Only the lines below between the ones containing "index mcp: (113, 131)" and "pinky mcp: (112, 188)", inclusive, are to be reproduced, each exactly as it stands.

* **Records from a data collection**:
• • • •

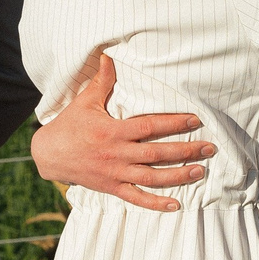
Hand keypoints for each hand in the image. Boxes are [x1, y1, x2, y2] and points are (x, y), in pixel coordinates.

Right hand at [29, 54, 214, 211]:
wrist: (48, 155)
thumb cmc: (69, 125)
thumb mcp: (85, 101)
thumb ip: (102, 80)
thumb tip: (109, 54)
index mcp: (113, 131)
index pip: (149, 126)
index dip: (173, 123)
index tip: (195, 120)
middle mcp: (117, 154)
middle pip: (157, 154)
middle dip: (185, 151)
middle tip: (210, 148)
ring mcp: (115, 174)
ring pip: (152, 177)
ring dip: (178, 176)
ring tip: (201, 171)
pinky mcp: (112, 188)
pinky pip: (137, 197)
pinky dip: (156, 203)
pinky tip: (176, 205)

• • • •

* **TASK OUTPUT**:
index mcp: (113, 131)
index pip: (149, 126)
index dip: (173, 123)
index tip: (195, 120)
middle mcp: (117, 154)
middle pip: (157, 154)
middle dip: (185, 151)
middle tip: (210, 148)
ring mcp: (115, 174)
ring pip: (152, 177)
ring dip: (178, 176)
ring tip: (201, 171)
pinky mcp: (112, 188)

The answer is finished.